Sarmaş Dolaş

55.1K 1.9K 79
                                    

Kemal

Uyandığımda, gün aydınlamıştı nasıl bu kadar deliksiz uyuyabilmiştim. Kolumu hareket ettirmeye çalıştığımda burnuma gül kokusu gelmeye devam etmişti başımı hafifçe aşağı indirdiğimde. Hâlâ bana sıkıca sarılıydı, bana sıkıca sarılması kalbimde tuhaf bir kıpırtıya neden olmuştu, hareket ettiğinde uyandığımı anlamaması için gözlerimi tekrar kapatmıştım. Sıcak nefesi hâlâ boynumu okşuyordu, sıcak dudakları boynuma değdiğinde gözlerim birden açılmıştı ve onun gözleri kapalıydı. Gözlerimi kapattığımda uyandığımı fark etmemesi için dua etmiştim.

Zeyno

Kendime gelir gibiydim, sahı bana ne oldu, en son kendimi onunla birlikte lüks bir restoranda hatırlıyorum ne ara yatağıma gelmiştim. Burnuma keskin ama bir o kadar da kışkırtıcı bir erkek kokusu geliyordu. Saçlarım da hissettiğim nefesden sonra emin olduğum şey Zehra gece gelmişti yanıma, bu erkeksi koku büyük ihtimal babamın parfümlerinden birini sıkmıştı. Boynuna öpücük kondurmuştum, elmalı turtama. Gözlerim kapalı bir şekilde onunla konuşmaya başlamıştım; "Günaydın Elmalı turtam" yüzümde kocaman bir gülümseme olmuştu.

Gözlerimi açtığımda bu boyun elmalı turtama ait değildi, yanımdaki üstelik bir adamdı ve benim her iki elimde neden onun boynuna sarılmıştı. Kendimi hızla geri çekmemle kendine gelmişti, ayaklarımı kendime çekmiştim, oturur bir halde kendime kızıyordum nasıl olurda öperim ben, aptal kafa önce aç şu gözlerini!

"Zeynep korkma!" Eli değdiğinde koluma çekmiştim ne ara buraya gelmiştim neden aynı yataktayız. Neden sarmaş dolaş uyuyorduk; "korkma hiç bir şey olmadı, dün restoranda bayıldın seni buraya getirmem gerekti ve annen izni var"

"Ne" annemin izini olduğunu mu söyledi o bana mi öyle geldi.

"Ondan izin aldım diyorum Zeynep neyini anlamıyorsun"

"Ne hakla seninle kalmam için izin alırsın!"

"Nişanlı olmamızın hakıyla"

"Değiliz Kemal ne zaman anlayacaksın. Seninle ben NİŞANLI FALAN DEĞİLİZ!"

"Zeynep Cumartesi nişanlanıyoruz farkındasın değil mi?"
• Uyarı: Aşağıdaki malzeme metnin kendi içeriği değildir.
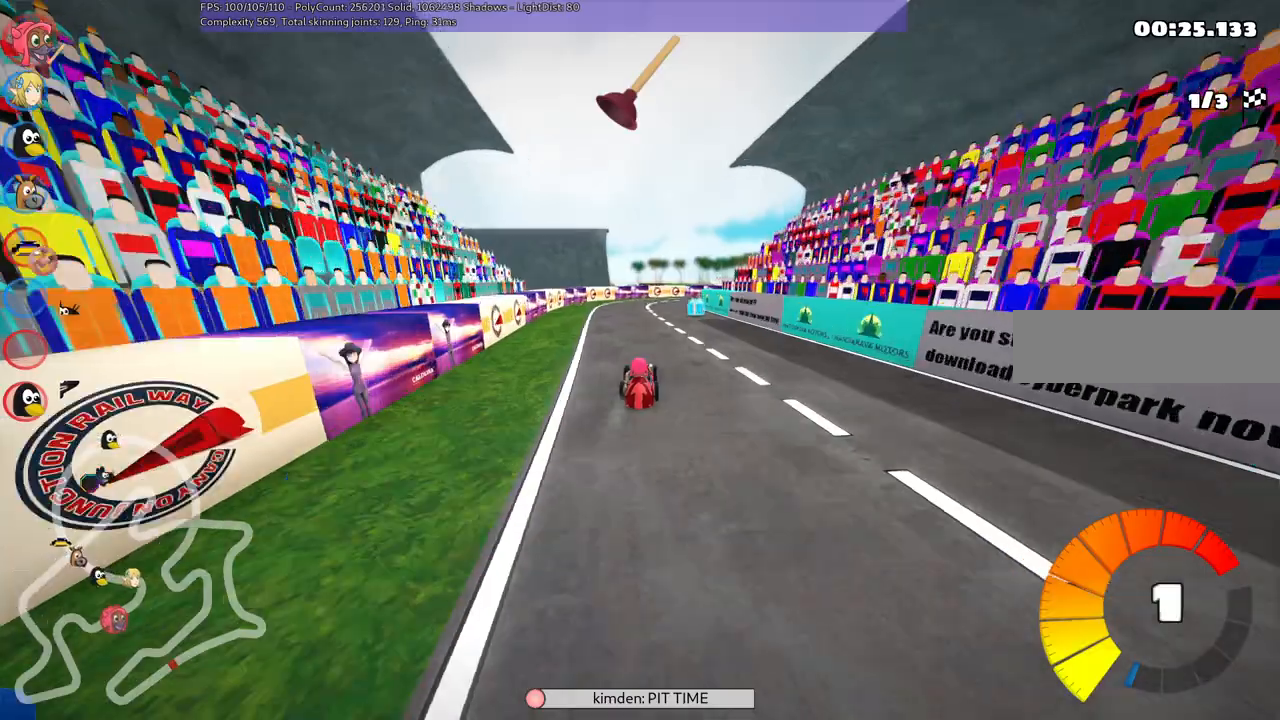
{"keys": ["right", "up"]}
"NE!" Cumartesi nişanlanıyor muyum Allahım neden kimse bana sormuyor. Niye!

Yataktan sıçrar gibi kalkmıştım, ayakkabılarımı giymeye çalışıyordum bir yandan.

"Zeynep nereye gidiyorsun" ona cevap vermiyordum. Salona doğru geldiğimde arkamdan geliyordu, yerde atılı olan çantamı alıp hızla kapıya yürüdüm.

Kapıyı açıp dışarı çıktığımda kolumu tutmuştu, hızla kolumu ondan çektim ve sinirli bir şekilde baktım ona, ama net görmüyordum kahretsin gözlüğüm neredeydi gerisin geri dönemezdim artık. Hızlı adımlarla asansör bulmaya başladım, asansörü çağırdığımda tekrar kolumda bir el hissettim. Sinirle dönmüştüm, benden bir farkı yoktu gözlerinden ateş seçiyordu sanki, bu adamın içinde hiç mi sevgi olmaz ya. Ben onunla nasıl yirmi yıl evli kalabilirim ki, içinde sevgiye yönelik bir tane bile kırıntı yokken.

"Bırak kolumu Kemal"

"Nereye gittiğini sanıyorsun sen Zeynep! Yakında bir İlkeroğlu olacaksın başını buyruk davranamazsın!"

"Olmayacam Kemal ben senin hiç bir şeyin olmayacam"

"Zeynep benim sinirlerimi çıkartma tepeme"

"Çıkarsa çıksın ne yapabilirsin! Bana vurur musun hadi vursan vurda seninle evlenmemeyi garantiliyeyim." Dişlerini sıkıyordu, yüzü iyi gerilmişti elleri de öyle iyice canımı yakmaya başlamıştı.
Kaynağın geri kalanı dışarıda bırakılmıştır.